In matplotlib, the default violin plot only shows the median, limits, and the kde of the distributions, all in a uniform color. Seaborn also over-plots a thin box-and-whisker plot (without the fliers) to show the quartiles, it shades different datasets by hue
automatically, and it offers a split
feature that allows you to show a second categorical variable on the same plot as long as it only takes 2 values. Let’s have a look using the 'titanic'
dataset.
import seaborn as sb
tdf = sb.load_dataset('titanic')
sb.violinplot(data=tdf, x="class", y="age", hue="alive")
<Axes: xlabel='class', ylabel='age'>
And now let’s see the same plot with split=True
.
import seaborn as sb
tdf = sb.load_dataset('titanic')
sb.violinplot(data=tdf, x="class", y="age", hue="alive", split=True)
<Axes: xlabel='class', ylabel='age'>
There are dozens of other kwargs to control the appearance of different elements of the plot, but exploring them is left as an exercise to the reader. Instead, let’s look at a plot that has a similar shape but shows individual data points: sb.swarmplot()
. This plot type is useful for smaller datasets where you are suspicious that a KDE or boxplot might smooth out important small-scale structures.
import seaborn as sb
tdf = sb.load_dataset('titanic')
sb.swarmplot(data=tdf, x="class", y="age", hue="alive")
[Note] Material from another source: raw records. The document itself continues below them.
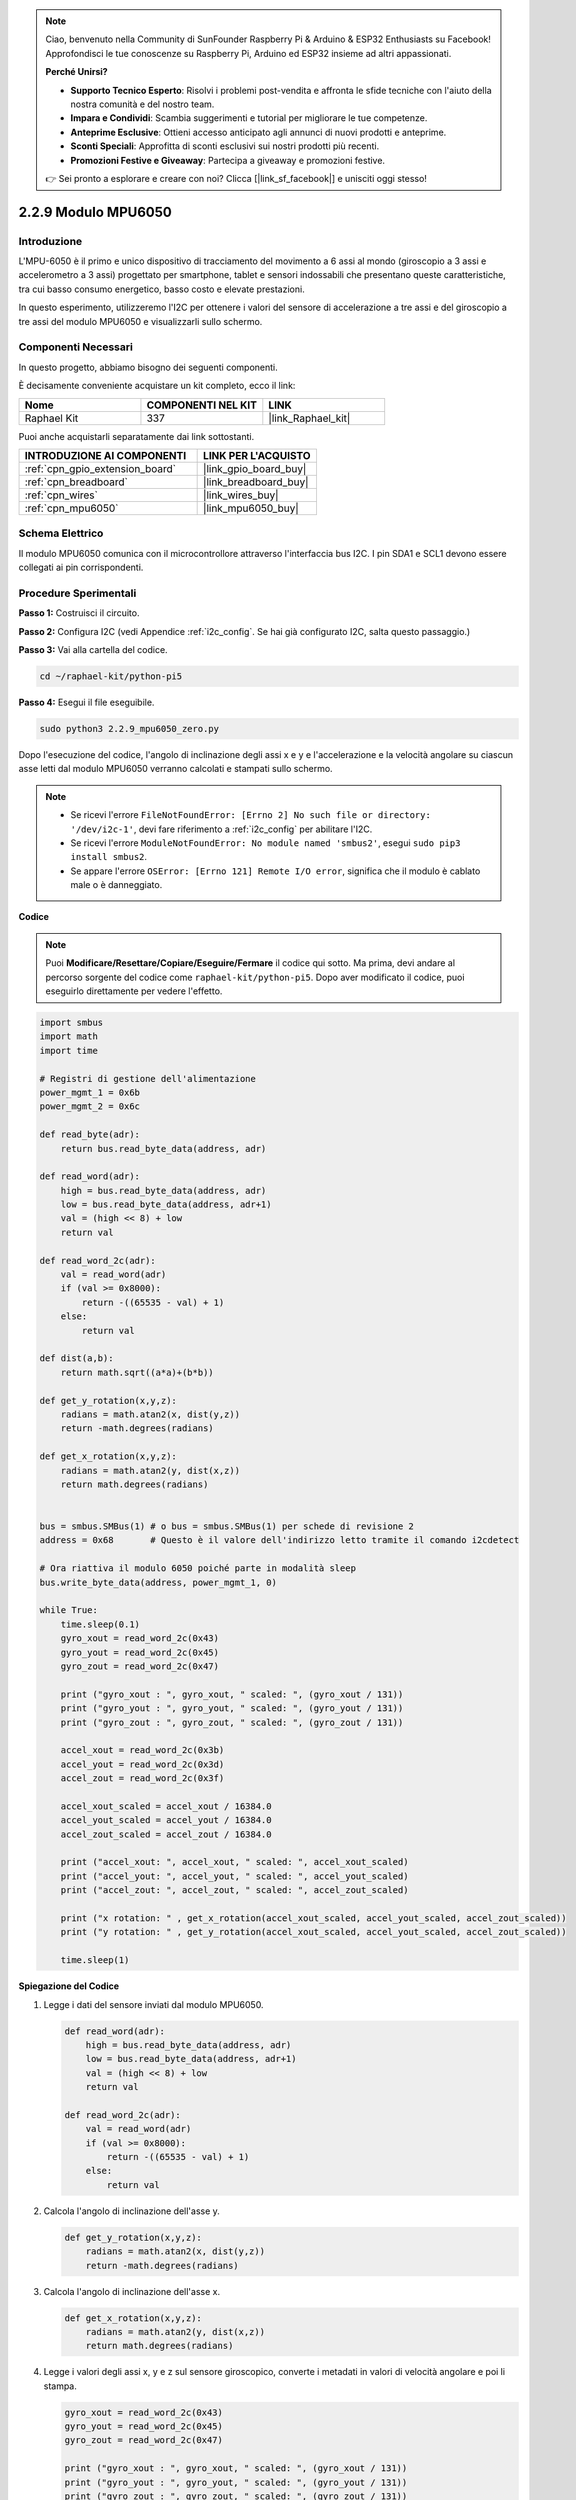 .. note::

    Ciao, benvenuto nella Community di SunFounder Raspberry Pi & Arduino & ESP32 Enthusiasts su Facebook! Approfondisci le tue conoscenze su Raspberry Pi, Arduino ed ESP32 insieme ad altri appassionati.

    **Perché Unirsi?**

    - **Supporto Tecnico Esperto**: Risolvi i problemi post-vendita e affronta le sfide tecniche con l'aiuto della nostra comunità e del nostro team.
    - **Impara e Condividi**: Scambia suggerimenti e tutorial per migliorare le tue competenze.
    - **Anteprime Esclusive**: Ottieni accesso anticipato agli annunci di nuovi prodotti e anteprime.
    - **Sconti Speciali**: Approfitta di sconti esclusivi sui nostri prodotti più recenti.
    - **Promozioni Festive e Giveaway**: Partecipa a giveaway e promozioni festive.

    👉 Sei pronto a esplorare e creare con noi? Clicca [|link_sf_facebook|] e unisciti oggi stesso!

.. _2.2.9_py_pi5:

2.2.9 Modulo MPU6050
=======================

Introduzione
----------------

L'MPU-6050 è il primo e unico dispositivo di tracciamento del movimento a 6 assi 
al mondo (giroscopio a 3 assi e accelerometro a 3 assi) progettato per smartphone, 
tablet e sensori indossabili che presentano queste caratteristiche, tra cui basso 
consumo energetico, basso costo e elevate prestazioni.

In questo esperimento, utilizzeremo l'I2C per ottenere i valori del sensore di 
accelerazione a tre assi e del giroscopio a tre assi del modulo MPU6050 e 
visualizzarli sullo schermo.

Componenti Necessari
-------------------------

In questo progetto, abbiamo bisogno dei seguenti componenti.

.. image:: ../python_pi5/img/2.2.9_mpu6050_list.png

È decisamente conveniente acquistare un kit completo, ecco il link:

.. list-table::
    :widths: 20 20 20
    :header-rows: 1

    *   - Nome	
        - COMPONENTI NEL KIT
        - LINK
    *   - Raphael Kit
        - 337
        - |link_Raphael_kit|

Puoi anche acquistarli separatamente dai link sottostanti.

.. list-table::
    :widths: 30 20
    :header-rows: 1

    *   - INTRODUZIONE AI COMPONENTI
        - LINK PER L'ACQUISTO

    *   - :ref:`cpn_gpio_extension_board`
        - |link_gpio_board_buy|
    *   - :ref:`cpn_breadboard`
        - |link_breadboard_buy|
    *   - :ref:`cpn_wires`
        - |link_wires_buy|
    *   - :ref:`cpn_mpu6050`
        - |link_mpu6050_buy|

Schema Elettrico
---------------------

Il modulo MPU6050 comunica con il microcontrollore attraverso l'interfaccia bus 
I2C. I pin SDA1 e SCL1 devono essere collegati ai pin corrispondenti.

.. image:: ../python_pi5/img/2.2.9_mpu6050_schematic.png


Procedure Sperimentali
-------------------------

**Passo 1:** Costruisci il circuito.

.. image:: ../python_pi5/img/2.2.9_mpu6050_circuit.png


**Passo 2:** Configura I2C (vedi Appendice :ref:`i2c_config`. Se hai già configurato I2C, salta questo passaggio.)

**Passo 3:** Vai alla cartella del codice.

.. raw:: html

   <run></run>

.. code-block::

    cd ~/raphael-kit/python-pi5

**Passo 4:** Esegui il file eseguibile.

.. raw:: html

   <run></run>

.. code-block::

    sudo python3 2.2.9_mpu6050_zero.py

Dopo l'esecuzione del codice, l'angolo di inclinazione degli assi x e y e 
l'accelerazione e la velocità angolare su ciascun asse letti dal modulo 
MPU6050 verranno calcolati e stampati sullo schermo.

.. note::

    * Se ricevi l'errore ``FileNotFoundError: [Errno 2] No such file or directory: '/dev/i2c-1'``, devi fare riferimento a :ref:`i2c_config` per abilitare l'I2C.
    * Se ricevi l'errore ``ModuleNotFoundError: No module named 'smbus2'``, esegui ``sudo pip3 install smbus2``.
    * Se appare l'errore ``OSError: [Errno 121] Remote I/O error``, significa che il modulo è cablato male o è danneggiato.


**Codice**

.. note::

    Puoi **Modificare/Resettare/Copiare/Eseguire/Fermare** il codice qui sotto. 
    Ma prima, devi andare al percorso sorgente del codice come ``raphael-kit/python-pi5``. 
    Dopo aver modificato il codice, puoi eseguirlo direttamente per vedere l'effetto.

.. raw:: html

    <run></run>

.. code-block:: python

   import smbus
   import math
   import time

   # Registri di gestione dell'alimentazione
   power_mgmt_1 = 0x6b
   power_mgmt_2 = 0x6c

   def read_byte(adr):
       return bus.read_byte_data(address, adr)

   def read_word(adr):
       high = bus.read_byte_data(address, adr)
       low = bus.read_byte_data(address, adr+1)
       val = (high << 8) + low
       return val

   def read_word_2c(adr):
       val = read_word(adr)
       if (val >= 0x8000):
           return -((65535 - val) + 1)
       else:
           return val

   def dist(a,b):
       return math.sqrt((a*a)+(b*b))

   def get_y_rotation(x,y,z):
       radians = math.atan2(x, dist(y,z))
       return -math.degrees(radians)

   def get_x_rotation(x,y,z):
       radians = math.atan2(y, dist(x,z))
       return math.degrees(radians)


   bus = smbus.SMBus(1) # o bus = smbus.SMBus(1) per schede di revisione 2
   address = 0x68       # Questo è il valore dell'indirizzo letto tramite il comando i2cdetect

   # Ora riattiva il modulo 6050 poiché parte in modalità sleep
   bus.write_byte_data(address, power_mgmt_1, 0)

   while True:
       time.sleep(0.1)
       gyro_xout = read_word_2c(0x43)
       gyro_yout = read_word_2c(0x45)
       gyro_zout = read_word_2c(0x47)

       print ("gyro_xout : ", gyro_xout, " scaled: ", (gyro_xout / 131))
       print ("gyro_yout : ", gyro_yout, " scaled: ", (gyro_yout / 131))
       print ("gyro_zout : ", gyro_zout, " scaled: ", (gyro_zout / 131))

       accel_xout = read_word_2c(0x3b)
       accel_yout = read_word_2c(0x3d)
       accel_zout = read_word_2c(0x3f)

       accel_xout_scaled = accel_xout / 16384.0
       accel_yout_scaled = accel_yout / 16384.0
       accel_zout_scaled = accel_zout / 16384.0

       print ("accel_xout: ", accel_xout, " scaled: ", accel_xout_scaled)
       print ("accel_yout: ", accel_yout, " scaled: ", accel_yout_scaled)
       print ("accel_zout: ", accel_zout, " scaled: ", accel_zout_scaled)

       print ("x rotation: " , get_x_rotation(accel_xout_scaled, accel_yout_scaled, accel_zout_scaled))
       print ("y rotation: " , get_y_rotation(accel_xout_scaled, accel_yout_scaled, accel_zout_scaled))

       time.sleep(1)


**Spiegazione del Codice**

#. Legge i dati del sensore inviati dal modulo MPU6050.

   .. code-block:: python

       def read_word(adr):
           high = bus.read_byte_data(address, adr)
           low = bus.read_byte_data(address, adr+1)
           val = (high << 8) + low
           return val

       def read_word_2c(adr):
           val = read_word(adr)
           if (val >= 0x8000):
               return -((65535 - val) + 1)
           else:
               return val

#. Calcola l'angolo di inclinazione dell'asse y.

   .. code-block:: python

       def get_y_rotation(x,y,z):
           radians = math.atan2(x, dist(y,z))
           return -math.degrees(radians)

#. Calcola l'angolo di inclinazione dell'asse x.

   .. code-block:: python

       def get_x_rotation(x,y,z):
           radians = math.atan2(y, dist(x,z))
           return math.degrees(radians)

#. Legge i valori degli assi x, y e z sul sensore giroscopico, converte i metadati in valori di velocità angolare e poi li stampa.

   .. code-block:: python

       gyro_xout = read_word_2c(0x43)
       gyro_yout = read_word_2c(0x45)
       gyro_zout = read_word_2c(0x47)

       print ("gyro_xout : ", gyro_xout, " scaled: ", (gyro_xout / 131))
       print ("gyro_yout : ", gyro_yout, " scaled: ", (gyro_yout / 131))
       print ("gyro_zout : ", gyro_zout, " scaled: ", (gyro_zout / 131))

#. Legge i valori degli assi x, y e z sul sensore di accelerazione, converte gli elementi in valori di velocità accelerata (unità di gravità) e li stampa.

   .. code-block:: python

       accel_xout = read_word_2c(0x3b)
       accel_yout = read_word_2c(0x3d)
       accel_zout = read_word_2c(0x3f)

       accel_xout_scaled = accel_xout / 16384.0
       accel_yout_scaled = accel_yout / 16384.0
       accel_zout_scaled = accel_zout / 16384.0

       print ("accel_xout: ", accel_xout, " scaled: ", accel_xout_scaled)
       print ("accel_yout: ", accel_yout, " scaled: ", accel_yout_scaled)
       print ("accel_zout: ", accel_zout, " scaled: ", accel_zout_scaled)

#. Stampa gli angoli di inclinazione degli assi x e y.

   .. code-block:: python

       print ("x rotation: " , get_x_rotation(accel_xout_scaled, accel_yout_scaled, accel_zout_scaled))
       print ("y rotation: " , get_y_rotation(accel_xout_scaled, accel_yout_scaled, accel_zout_scaled))


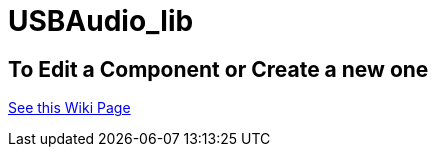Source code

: # USBAudio_lib


## To Edit a Component or Create a new one
https://github.com/tndP5LP/P5LP_repo/wiki/4-Editing-Component-Libraries-and-Test-Projects-with-git[See this Wiki Page]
<Axes: xlabel='class', ylabel='age'>
This shows that the sb.violinplot()
version concealed significant differences in the absolute survival rates in each passenger class. Seaborn/0.13.0 and later offer a couple of different kwargs to control the normalization so that you don’t have to sacrifice this detail in your violin plots anymore, but these are not available for all students at all HPC centers this year. sb.swarmplot()
may not look as clean, but it may be a more accurate alternative for the time being.
Key Points
Seaborn makes statistical plots easy and good-looking!
Seaborn plotting functions take in a Pandas DataFrame, sometimes the names of variables in the DataFrame to extract as
x
andy
, and often ahue
that makes different subsets of the data appear in different colors depending on the value of the given categorical variable.Seaborn also offers datasets to play with.
Typesetting axes labels can be an issue, though.